Specifically, take the gradient of this second capture call with respect to the perturbation arguments. JAX traces through exactly the same __captures__ setup as Step Two, but with abstract (traced) array values instead of concrete ones. This will give us the same values as the gradients with respect to the intermediate variables. If we want to track intermediate variables in the forward pass at the same time, we’ll need to return the intermediate values output of the capture call as well, so we’ll need to pass has_aux=True to nnx.grad.
Step Four: Combine intermediate states
Merge the State object we get from the perturbation gradients with the State object for forward intermediates with nnx.merge_state(perturb_grads, sowed). At this point __captures__ no longer exists on any module — it was cleaned up at the end of the capture call in Step Three.

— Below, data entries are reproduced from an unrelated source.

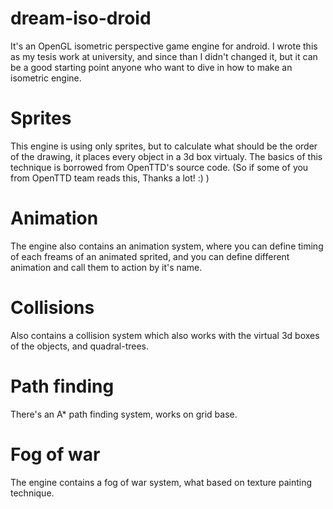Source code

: # dream-iso-droid
It's an OpenGL isometric perspective game engine for android.
I wrote this as my tesis work at university, and since than I didn't changed it, but it can be a good starting point anyone who want to dive in how to make an isometric engine.

# Sprites
This engine is using only sprites, but to calculate what should be the order of the drawing, it places every object in a 3d box virtualy. The basics of this technique is borrowed from OpenTTD's source code. (So if some of you from OpenTTD team reads this, Thanks a lot! :) )

# Animation
The engine also contains an animation system, where you can define timing of each freams of an animated sprited, and you can define different animation and call them to action by it's name.

# Collisions
Also contains a collision system which also works with the virtual 3d boxes of the objects, and quadral-trees.

# Path finding
There's an A* path finding system, works on grid base.

# Fog of war
The engine contains a fog of war system, what based on texture painting technique.
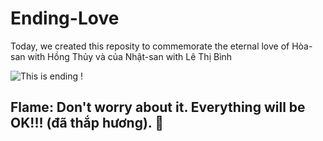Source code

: # Ending-Love

Today, we created this reposity to commemorate the eternal love of Hòa-san with Hồng Thủy và của Nhật-san with Lê Thị Bình

![This is ending !](https://i.imgur.com/dVdj1la.png)

## Flame: Don't worry about it. Everything will be OK!!! (đã thắp hương). :smoking:
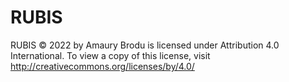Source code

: # RUBIS

RUBIS © 2022 by Amaury Brodu is licensed under Attribution 4.0 International. To view a copy of this license, visit http://creativecommons.org/licenses/by/4.0/
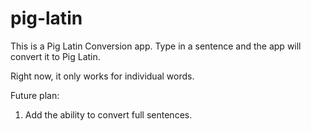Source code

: # pig-latin

This is a Pig Latin Conversion app. Type in a sentence and the app will convert it to Pig Latin.

Right now, it only works for individual words.

Future plan:
1. Add the ability to convert full sentences.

NNX Transforms and Capturing#
nnx.capture composes with NNX transforms such as nnx.vmap. The main thing to keep in mind is that perturbations must be initialized with a run that has the same batch structure as the training step that will consume them.
Consider a model that calls both sow and perturb:
class Foo(nnx.Module):
def __init__(self, dim):
self.w = nnx.Param(jax.random.normal(jax.random.key(0), dim))
def __call__(self, x):
x = self.perturb('grad_of_x', x)
y = jnp.dot(x, self.w)
self.sow(nnx.Intermediate, 'y', y)
return y
The training step vmaps loss_grad over a batch of inputs and perturbations, while the model weights are shared across the batch (in_axes=None):
@nnx.jit
def train_step(model, x):
_, perturbations = init_perturbations(model, x)
def loss_grad(model, perturbations, x):
def loss(model, perturbations, x):
loss, interms = nnx.capture(model, nnx.Intermediate, init=perturbations)(x)
return loss, interms
(grads, perturb_grads), sowed = nnx.grad(loss, argnums=(0, 1), has_aux=True)(model, perturbations, x)
return grads, nnx.merge_state(perturb_grads, sowed)
return nnx.vmap(loss_grad, in_axes=(None, 0, 0))(model, perturbations, x)
After every training step, we can sum the gradients and pass them to an Optimizer to adjust the model, as usual. But we can also look at the full batch of sown values and perturbations.
Because train_step expects perturbations to have a leading batch axis (axis 0), the perturbation initialization run must also produce a batched perturbations state. We do this inside an init_perturbations method that splits the model and vmaps the run with in_axes=(0, None, 0) for (intermediates, params, x).
@nnx.capture(nnx.Perturbation)
def init_perturbations(model, x):
graphdef, intms, params = nnx.split(model, nnx.Intermediate, nnx.Param)
def forward(intms, params, x):
return nnx.merge(graphdef, intms, params)(x)
return nnx.vmap(forward, in_axes=(0, None, 0))(intms, params, x)
Putting it together:
model, x = Foo(4), jnp.ones((3, 4))
_, intermediates = train_step(model, x)
jax.tree.map(lambda a: a.shape, intermediates)
State({
'grad_of_x': Perturbation(
value=(3, 4)
),
'y': Intermediate(
value=((3,),)
)
})
The pattern generalises: whenever a transform introduces a new batch axis over which capture runs, initialize perturbations with a matching vmapped pre-run so that the init=perturbations argument inside the transform has the correct shape.